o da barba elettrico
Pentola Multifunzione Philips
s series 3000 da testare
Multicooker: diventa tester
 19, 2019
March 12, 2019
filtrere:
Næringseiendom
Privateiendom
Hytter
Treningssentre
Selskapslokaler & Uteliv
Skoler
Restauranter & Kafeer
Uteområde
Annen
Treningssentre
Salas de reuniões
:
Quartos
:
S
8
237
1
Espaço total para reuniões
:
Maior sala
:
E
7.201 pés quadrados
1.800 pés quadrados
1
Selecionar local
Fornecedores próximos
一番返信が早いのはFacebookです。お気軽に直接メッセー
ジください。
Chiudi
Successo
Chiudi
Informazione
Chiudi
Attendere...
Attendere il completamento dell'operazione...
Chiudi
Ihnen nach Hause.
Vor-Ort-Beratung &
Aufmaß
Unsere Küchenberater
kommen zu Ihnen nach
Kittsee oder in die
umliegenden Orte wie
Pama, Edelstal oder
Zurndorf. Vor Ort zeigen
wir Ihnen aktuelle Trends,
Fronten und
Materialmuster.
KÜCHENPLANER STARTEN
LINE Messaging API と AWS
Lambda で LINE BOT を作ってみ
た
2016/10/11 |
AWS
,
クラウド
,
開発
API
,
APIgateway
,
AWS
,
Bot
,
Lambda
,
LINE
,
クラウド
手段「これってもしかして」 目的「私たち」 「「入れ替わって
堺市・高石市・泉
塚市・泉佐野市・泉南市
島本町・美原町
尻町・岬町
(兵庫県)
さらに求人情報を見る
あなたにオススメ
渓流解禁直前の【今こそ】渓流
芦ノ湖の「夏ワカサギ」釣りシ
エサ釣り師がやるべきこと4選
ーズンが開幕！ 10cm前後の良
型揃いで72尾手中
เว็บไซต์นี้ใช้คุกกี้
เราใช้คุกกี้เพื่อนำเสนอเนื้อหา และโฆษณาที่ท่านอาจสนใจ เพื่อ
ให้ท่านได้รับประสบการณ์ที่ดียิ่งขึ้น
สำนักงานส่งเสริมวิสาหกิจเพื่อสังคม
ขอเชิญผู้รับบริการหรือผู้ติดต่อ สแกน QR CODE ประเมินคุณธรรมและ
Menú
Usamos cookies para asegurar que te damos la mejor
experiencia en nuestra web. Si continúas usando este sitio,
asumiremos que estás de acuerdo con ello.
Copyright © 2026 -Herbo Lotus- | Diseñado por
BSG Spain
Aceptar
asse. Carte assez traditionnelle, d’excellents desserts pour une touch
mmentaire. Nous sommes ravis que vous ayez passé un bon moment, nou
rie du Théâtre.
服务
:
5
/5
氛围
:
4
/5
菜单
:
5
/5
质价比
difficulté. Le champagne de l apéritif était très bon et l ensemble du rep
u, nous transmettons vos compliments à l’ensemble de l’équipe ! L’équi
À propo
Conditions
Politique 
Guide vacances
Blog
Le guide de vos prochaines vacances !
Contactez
========================================================================
ASSIGNMENT: Beginning at the top of the records above, transcribe each line exactly up to and including the line that holds "Selecionar local".

YOUR SOLUTION:
o da barba elettrico
Pentola Multifunzione Philips
s series 3000 da testare
Multicooker: diventa tester
 19, 2019
March 12, 2019
filtrere:
Næringseiendom
Privateiendom
Hytter
Treningssentre
Selskapslokaler & Uteliv
Skoler
Restauranter & Kafeer
Uteområde
Annen
Treningssentre
Salas de reuniões
:
Quartos
:
S
8
237
1
Espaço total para reuniões
:
Maior sala
:
E
7.201 pés quadrados
1.800 pés quadrados
1
Selecionar local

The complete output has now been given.